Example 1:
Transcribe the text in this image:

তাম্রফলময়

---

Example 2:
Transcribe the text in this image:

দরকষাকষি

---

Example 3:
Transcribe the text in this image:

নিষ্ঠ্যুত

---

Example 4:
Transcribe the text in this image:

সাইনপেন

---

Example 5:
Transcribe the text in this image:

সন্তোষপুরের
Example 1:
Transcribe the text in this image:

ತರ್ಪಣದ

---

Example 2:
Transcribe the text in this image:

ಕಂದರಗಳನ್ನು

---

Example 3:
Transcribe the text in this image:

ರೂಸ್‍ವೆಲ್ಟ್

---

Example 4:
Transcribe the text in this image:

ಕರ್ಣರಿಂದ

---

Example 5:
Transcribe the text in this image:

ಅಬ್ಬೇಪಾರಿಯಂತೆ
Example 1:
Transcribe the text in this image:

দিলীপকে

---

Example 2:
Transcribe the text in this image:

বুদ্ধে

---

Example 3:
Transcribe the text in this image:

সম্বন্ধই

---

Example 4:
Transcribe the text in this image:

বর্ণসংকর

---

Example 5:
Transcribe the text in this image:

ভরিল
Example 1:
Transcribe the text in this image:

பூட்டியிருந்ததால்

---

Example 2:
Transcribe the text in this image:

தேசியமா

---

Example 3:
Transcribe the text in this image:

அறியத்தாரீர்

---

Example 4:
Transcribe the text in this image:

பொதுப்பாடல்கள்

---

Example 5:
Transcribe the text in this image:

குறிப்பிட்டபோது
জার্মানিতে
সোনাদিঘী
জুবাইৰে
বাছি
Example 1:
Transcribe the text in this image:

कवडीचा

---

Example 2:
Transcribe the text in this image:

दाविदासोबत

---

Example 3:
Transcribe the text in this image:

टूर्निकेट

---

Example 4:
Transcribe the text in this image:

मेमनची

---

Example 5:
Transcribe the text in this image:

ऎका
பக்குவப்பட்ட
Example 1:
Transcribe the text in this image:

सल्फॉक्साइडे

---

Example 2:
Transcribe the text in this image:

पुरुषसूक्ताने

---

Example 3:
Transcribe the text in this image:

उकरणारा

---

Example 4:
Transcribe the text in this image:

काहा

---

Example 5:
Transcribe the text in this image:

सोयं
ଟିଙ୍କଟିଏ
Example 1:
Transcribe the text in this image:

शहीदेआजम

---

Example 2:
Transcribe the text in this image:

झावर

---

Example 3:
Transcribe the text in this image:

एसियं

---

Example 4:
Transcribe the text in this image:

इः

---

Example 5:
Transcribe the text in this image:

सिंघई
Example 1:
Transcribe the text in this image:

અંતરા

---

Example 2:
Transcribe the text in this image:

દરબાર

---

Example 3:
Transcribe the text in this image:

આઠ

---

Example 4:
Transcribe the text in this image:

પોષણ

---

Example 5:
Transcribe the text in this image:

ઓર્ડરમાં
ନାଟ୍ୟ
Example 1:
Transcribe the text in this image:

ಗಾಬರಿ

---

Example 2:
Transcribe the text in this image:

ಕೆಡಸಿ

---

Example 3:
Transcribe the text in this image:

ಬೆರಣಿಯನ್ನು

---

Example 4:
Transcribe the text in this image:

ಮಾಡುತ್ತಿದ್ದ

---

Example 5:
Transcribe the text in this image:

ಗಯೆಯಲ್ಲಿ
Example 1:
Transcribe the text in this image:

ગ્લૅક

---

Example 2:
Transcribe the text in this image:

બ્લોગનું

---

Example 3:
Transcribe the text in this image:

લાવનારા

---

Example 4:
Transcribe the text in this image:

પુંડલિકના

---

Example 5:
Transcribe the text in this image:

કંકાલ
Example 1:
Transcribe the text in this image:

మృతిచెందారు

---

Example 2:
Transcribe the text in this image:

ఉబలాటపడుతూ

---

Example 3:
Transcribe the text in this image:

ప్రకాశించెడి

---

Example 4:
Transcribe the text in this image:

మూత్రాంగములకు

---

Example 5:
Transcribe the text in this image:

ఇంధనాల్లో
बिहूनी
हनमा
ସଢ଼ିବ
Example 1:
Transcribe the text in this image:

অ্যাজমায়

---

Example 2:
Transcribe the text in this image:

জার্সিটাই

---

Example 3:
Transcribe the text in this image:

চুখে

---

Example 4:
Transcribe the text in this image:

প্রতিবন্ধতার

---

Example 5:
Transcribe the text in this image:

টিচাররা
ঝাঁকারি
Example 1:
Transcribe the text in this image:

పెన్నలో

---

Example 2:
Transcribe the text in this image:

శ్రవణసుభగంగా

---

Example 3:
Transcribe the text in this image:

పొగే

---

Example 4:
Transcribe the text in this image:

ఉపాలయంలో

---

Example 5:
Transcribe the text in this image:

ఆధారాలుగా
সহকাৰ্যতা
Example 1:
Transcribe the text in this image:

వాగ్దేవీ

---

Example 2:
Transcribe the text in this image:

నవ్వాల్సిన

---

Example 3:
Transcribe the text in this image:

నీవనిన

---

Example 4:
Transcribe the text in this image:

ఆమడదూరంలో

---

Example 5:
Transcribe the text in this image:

──────────

### Brief
You are asked to transcribe all of the data above exactly.

### Result
Example 1:
Transcribe the text in this image:

তাম্রফলময়

---

Example 2:
Transcribe the text in this image:

দরকষাকষি

---

Example 3:
Transcribe the text in this image:

নিষ্ঠ্যুত

---

Example 4:
Transcribe the text in this image:

সাইনপেন

---

Example 5:
Transcribe the text in this image:

সন্তোষপুরের
Example 1:
Transcribe the text in this image:

ತರ್ಪಣದ

---

Example 2:
Transcribe the text in this image:

ಕಂದರಗಳನ್ನು

---

Example 3:
Transcribe the text in this image:

ರೂಸ್‍ವೆಲ್ಟ್

---

Example 4:
Transcribe the text in this image:

ಕರ್ಣರಿಂದ

---

Example 5:
Transcribe the text in this image:

ಅಬ್ಬೇಪಾರಿಯಂತೆ
Example 1:
Transcribe the text in this image:

দিলীপকে

---

Example 2:
Transcribe the text in this image:

বুদ্ধে

---

Example 3:
Transcribe the text in this image:

সম্বন্ধই

---

Example 4:
Transcribe the text in this image:

বর্ণসংকর

---

Example 5:
Transcribe the text in this image:

ভরিল
Example 1:
Transcribe the text in this image:

பூட்டியிருந்ததால்

---

Example 2:
Transcribe the text in this image:

தேசியமா

---

Example 3:
Transcribe the text in this image:

அறியத்தாரீர்

---

Example 4:
Transcribe the text in this image:

பொதுப்பாடல்கள்

---

Example 5:
Transcribe the text in this image:

குறிப்பிட்டபோது
জার্মানিতে
সোনাদিঘী
জুবাইৰে
বাছি
Example 1:
Transcribe the text in this image:

कवडीचा

---

Example 2:
Transcribe the text in this image:

दाविदासोबत

---

Example 3:
Transcribe the text in this image:

टूर्निकेट

---

Example 4:
Transcribe the text in this image:

मेमनची

---

Example 5:
Transcribe the text in this image:

ऎका
பக்குவப்பட்ட
Example 1:
Transcribe the text in this image:

सल्फॉक्साइडे

---

Example 2:
Transcribe the text in this image:

पुरुषसूक्ताने

---

Example 3:
Transcribe the text in this image:

उकरणारा

---

Example 4:
Transcribe the text in this image:

काहा

---

Example 5:
Transcribe the text in this image:

सोयं
ଟିଙ୍କଟିଏ
Example 1:
Transcribe the text in this image:

शहीदेआजम

---

Example 2:
Transcribe the text in this image:

झावर

---

Example 3:
Transcribe the text in this image:

एसियं

---

Example 4:
Transcribe the text in this image:

इः

---

Example 5:
Transcribe the text in this image:

सिंघई
Example 1:
Transcribe the text in this image:

અંતરા

---

Example 2:
Transcribe the text in this image:

દરબાર

---

Example 3:
Transcribe the text in this image:

આઠ

---

Example 4:
Transcribe the text in this image:

પોષણ

---

Example 5:
Transcribe the text in this image:

ઓર્ડરમાં
ନାଟ୍ୟ
Example 1:
Transcribe the text in this image:

ಗಾಬರಿ

---

Example 2:
Transcribe the text in this image:

ಕೆಡಸಿ

---

Example 3:
Transcribe the text in this image:

ಬೆರಣಿಯನ್ನು

---

Example 4:
Transcribe the text in this image:

ಮಾಡುತ್ತಿದ್ದ

---

Example 5:
Transcribe the text in this image:

ಗಯೆಯಲ್ಲಿ
Example 1:
Transcribe the text in this image:

ગ્લૅક

---

Example 2:
Transcribe the text in this image:

બ્લોગનું

---

Example 3:
Transcribe the text in this image:

લાવનારા

---

Example 4:
Transcribe the text in this image:

પુંડલિકના

---

Example 5:
Transcribe the text in this image:

કંકાલ
Example 1:
Transcribe the text in this image:

మృతిచెందారు

---

Example 2:
Transcribe the text in this image:

ఉబలాటపడుతూ

---

Example 3:
Transcribe the text in this image:

ప్రకాశించెడి

---

Example 4:
Transcribe the text in this image:

మూత్రాంగములకు

---

Example 5:
Transcribe the text in this image:

ఇంధనాల్లో
बिहूनी
हनमा
ସଢ଼ିବ
Example 1:
Transcribe the text in this image:

অ্যাজমায়

---

Example 2:
Transcribe the text in this image:

জার্সিটাই

---

Example 3:
Transcribe the text in this image:

চুখে

---

Example 4:
Transcribe the text in this image:

প্রতিবন্ধতার

---

Example 5:
Transcribe the text in this image:

টিচাররা
ঝাঁকারি
Example 1:
Transcribe the text in this image:

పెన్నలో

---

Example 2:
Transcribe the text in this image:

శ్రవణసుభగంగా

---

Example 3:
Transcribe the text in this image:

పొగే

---

Example 4:
Transcribe the text in this image:

ఉపాలయంలో

---

Example 5:
Transcribe the text in this image:

ఆధారాలుగా
সহকাৰ্যতা
Example 1:
Transcribe the text in this image:

వాగ్దేవీ

---

Example 2:
Transcribe the text in this image:

నవ్వాల్సిన

---

Example 3:
Transcribe the text in this image:

నీవనిన

---

Example 4:
Transcribe the text in this image:

ఆమడదూరంలో

---

Example 5:
Transcribe the text in this image:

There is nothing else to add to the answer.